'WORKS' de Emanuel Gat à Chaillot

C'était hier !  
 
< Théâtre de la danse de Chaillot >

# WORKS de Emanuel Gat. vu le 9 janvier 2020

Emanuel Gat Dance, WORKS © Laurent Philippe

On était sorti un peu déçu de la précédente pièce de Emanuel Gat, Story Water, qui était jouée, l'année dernière, sur la même scène. Avec cette nouvelle création intitulée WORKS, on retrouve un chorégraphe et des danseurs au plus haut niveau de leur art. 
Reprise d'une première création commune avec des danseurs du Ballet de l'Opéra de Lyon en 2017, Emanuel Gat en produit ici une nouvelle version avec les seuls danseurs de sa compagnie.
Le premier tableau voit les 10 danseurs entrer sur le plateau et se disposer en cercle, s'observant les uns les autres, avant que l'un deux lance un compteur électronique visible des spectateurs. Et c'est sur un simple geste de la tête et sur Im Abendrot de Richard Strauss que les danseurs débutent leurs 'courses' folles déployant un vocabulaire de gestes et une grammaire qui semblent infinis. Dans un flux permanent le groupe se recompose sans cesse, des unissons apparaissent, proches ou au loin, puis disparaissent pour se fondre avec d'autres. L'espace se dilate et se contracte sans cesse. C'est tout un univers qui se déploie sous nos yeux avec ses galaxies qui naissent et meurent, des constellations qui se dessinent. La richesse est-elle que l'on peine à tout saisir avec ce premier tableau et il est heureux que se succèdent par la suite de petites configurations (solo, duo, trio, quintette) qui laissent tout loisir d'observer les qualités de chacun des interprètes et qui sont pour le chorégraphe autant de manière d'aborder la matière et le travail chorégraphiques.

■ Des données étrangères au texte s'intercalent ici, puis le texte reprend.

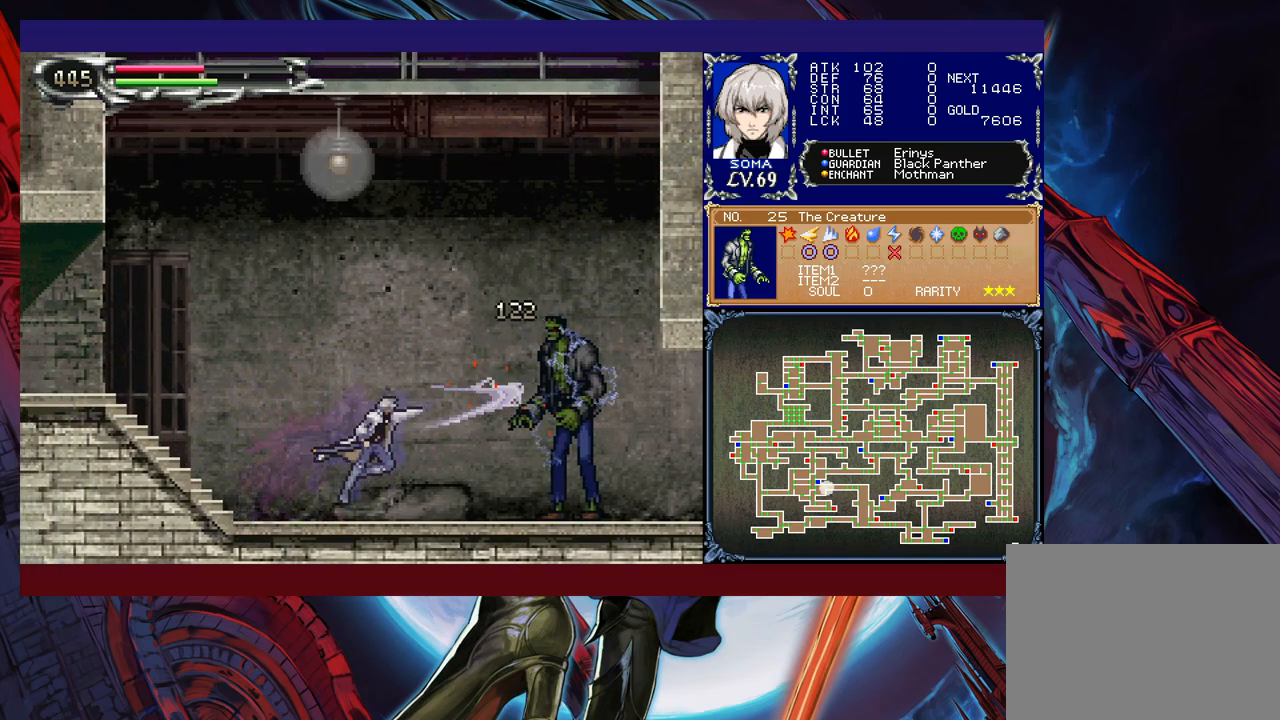
{"buttons": ["A", "R1"], "left_stick": "center", "events": [[217, "left_stick", "down-right"], [450, "B", "down"], [467, "A", "down"], [467, "B", "up"], [500, "left_stick", "center"]]}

Six tableaux qui sont alors autant de propositions du chorégraphe et de ses danseurs. On comprend mieux alors ce titre au pluriel de WORKS.
Le niveau d'entente des danseurs est tel, leur complicité si manifeste qu'ils peuvent se permettre d'entrer dans des jeux d'improvisations tout en conversant micro à la main à tour de rôle sur l'un des derniers tableaux.
Le final qui retrouve le groupe au complet au plateau sur le long morceau Sinnerman de Nina Simone est une pure merveille de danse joyeuse et festive et on a qu'une seule envie lorsque le noir se fait : tout revoir, persuadés que nous sommes que mille choses nous ont probablement échappé.
vu le 9 janvier 2020 à Chaillot.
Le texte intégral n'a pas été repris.